Methodology: The materials, as well as the other ingredients for the preparation of the flavoured stirred yoghurt (African star apple, skimmed milk, sugar, and Starter culture (YoghurmetTM) were sourced from Ogige main market in Nsukka Local Government Area of Enugu State, Nigeria. The African star apples were sorted to separate the fresh and good fruits from insect-infected and mechanically damaged ones. The fruits were thoroughly washed with water to further eliminate adherent dirt so as to obtain sand-free fruits. Peeling of the fruits was done to remove the back. Each of the peeled fruits was cut into two in order to remove the seeds thereof. The pulps were carefully removed manually with knife and the pulps were blended using a blender after which pasteurization at 83°C for 3 minutes was carried out before being added to the processed yoghurt. Yoghurt flavoured with pasteurized African Star Apple pulp was produced by homogenizing, pasteurizing the milk product followed by cooling to inoculation temperature which is optimum for the starter culture (Yoghurmet). The inoculated milk was made to undergo fermentation after which the pasteurized African star apple pulp at different proportions was added to formulate five samples of stirred yoghurt. The formulation ratios of yoghurt to African star apple pulp were as follows: 100:0, 90:10, 80:20, 70:30, 60:40, 50:50. The flavoured yoghurt samples were mixed, smoothened and packaged for cold storage.

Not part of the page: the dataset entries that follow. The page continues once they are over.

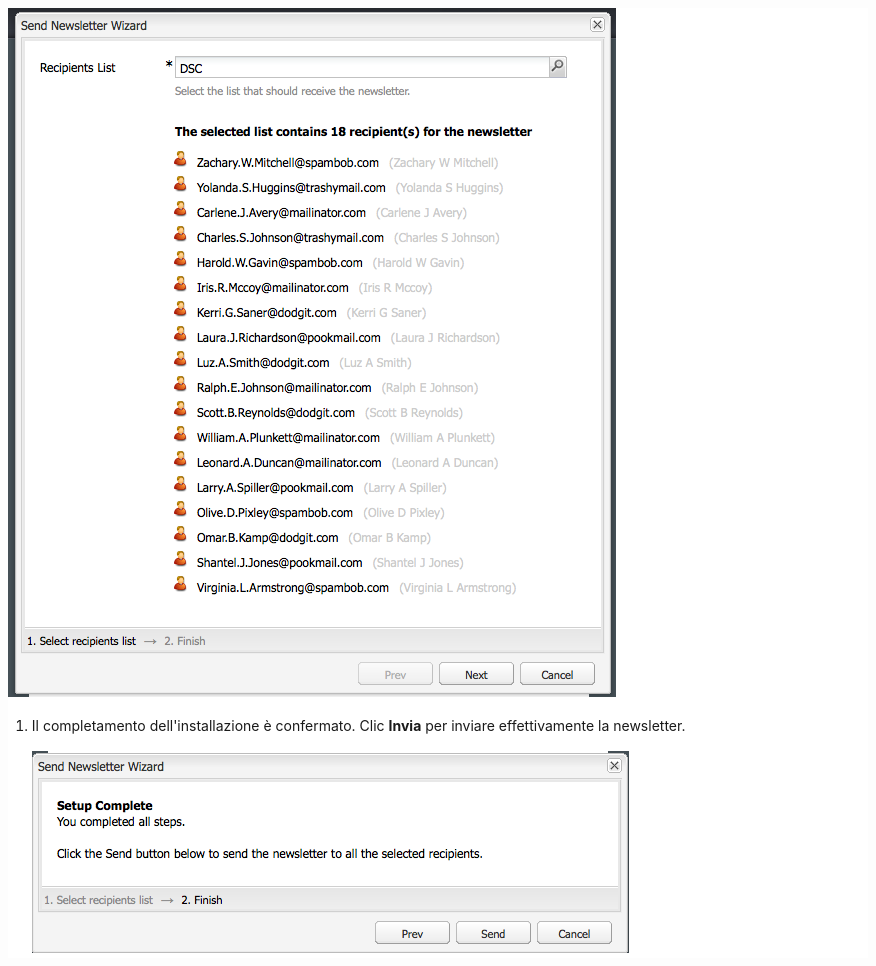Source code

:    ![mcm_newslettersend](assets/mcm_newslettersend.png)

1. Il completamento dell&#39;installazione è confermato. Clic **Invia** per inviare effettivamente la newsletter.

   ![mcm_newslettersendconfirm](assets/mcm_newslettersendconfirm.png)
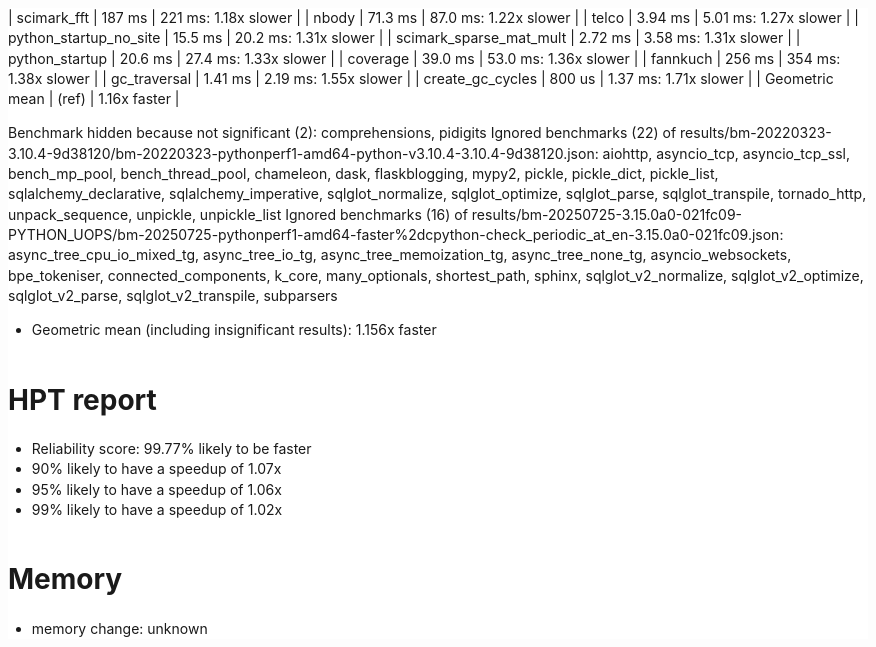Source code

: | scimark_fft              | 187 ms                                                      | 221 ms: 1.18x slower                                                                 |
| nbody                    | 71.3 ms                                                     | 87.0 ms: 1.22x slower                                                                |
| telco                    | 3.94 ms                                                     | 5.01 ms: 1.27x slower                                                                |
| python_startup_no_site   | 15.5 ms                                                     | 20.2 ms: 1.31x slower                                                                |
| scimark_sparse_mat_mult  | 2.72 ms                                                     | 3.58 ms: 1.31x slower                                                                |
| python_startup           | 20.6 ms                                                     | 27.4 ms: 1.33x slower                                                                |
| coverage                 | 39.0 ms                                                     | 53.0 ms: 1.36x slower                                                                |
| fannkuch                 | 256 ms                                                      | 354 ms: 1.38x slower                                                                 |
| gc_traversal             | 1.41 ms                                                     | 2.19 ms: 1.55x slower                                                                |
| create_gc_cycles         | 800 us                                                      | 1.37 ms: 1.71x slower                                                                |
| Geometric mean           | (ref)                                                       | 1.16x faster                                                                         |

Benchmark hidden because not significant (2): comprehensions, pidigits
Ignored benchmarks (22) of results/bm-20220323-3.10.4-9d38120/bm-20220323-pythonperf1-amd64-python-v3.10.4-3.10.4-9d38120.json: aiohttp, asyncio_tcp, asyncio_tcp_ssl, bench_mp_pool, bench_thread_pool, chameleon, dask, flaskblogging, mypy2, pickle, pickle_dict, pickle_list, sqlalchemy_declarative, sqlalchemy_imperative, sqlglot_normalize, sqlglot_optimize, sqlglot_parse, sqlglot_transpile, tornado_http, unpack_sequence, unpickle, unpickle_list
Ignored benchmarks (16) of results/bm-20250725-3.15.0a0-021fc09-PYTHON_UOPS/bm-20250725-pythonperf1-amd64-faster%2dcpython-check_periodic_at_en-3.15.0a0-021fc09.json: async_tree_cpu_io_mixed_tg, async_tree_io_tg, async_tree_memoization_tg, async_tree_none_tg, asyncio_websockets, bpe_tokeniser, connected_components, k_core, many_optionals, shortest_path, sphinx, sqlglot_v2_normalize, sqlglot_v2_optimize, sqlglot_v2_parse, sqlglot_v2_transpile, subparsers

- Geometric mean (including insignificant results): 1.156x faster

# HPT report

- Reliability score: 99.77% likely to be faster
- 90% likely to have a speedup of 1.07x
- 95% likely to have a speedup of 1.06x
- 99% likely to have a speedup of 1.02x

# Memory
- memory change: unknown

Results: The result of physicochemical analysis revealed that viscosity (2.65 ± 0.06 cP – 3.25 ± 0.06 cP), total solids (22.35 ± 0.06% - 30.20 ± 0.06%), total titratable acidity (0.36 ± 0.00% - 0.39 ± 0.01%) and pH (5.20 ± 0.00 - 5.40 ± 0.00) differed significantly (P < 0.05) as the control sample YC (100:0) was compared with the yoghurt samples flavoured with African star apple pulp. The proximate parameters - Carbohydrate (11.20 ± 0.64% - 21.41 ± 0.10%), moisture content (71.53 ± 0.05% - 80.36 ± 1.17%) and ash content (1.30 ± 0.00% - 1.98 ± 0.03%) of the formulated yoghurt samples showed significant (P < 0.05) decrease as concentration of ASA pulp increased while crude protein (3.67 ± 0.01% - 4.92 ± 0.02%), fat (1.21 ± 0.02% - 2.72 ± 0.03%) and crude fibre (0.20 ± 0.00% - 1.40 ± 0.00%) showed significant (P < 0.05) increase with increasing concentration of ASA pulp. Among the formulated yoghurt samples, sample YP1 was the most preferred with respect to color (7.25 ± 0.91), taste (7.25 ± 1.07), aftertaste (7.00 ± 1.17), mouthfeel (6.95 ± 1.40), flavour (7.25 ± 0.64) and overall acceptability (7.30 ± 0.73).
Conclusion: Although the control sample YC (100:0) had most preferred sensorial qualities, yoghurt samples flavoured with African Star Apple pulp would rival the “used-to plain yoghurt” with improved awareness, and usage lower than 20% of the ASA pulp in yoghurt samples would maintain the product’s acceptability among the variety-loving dairy consumers.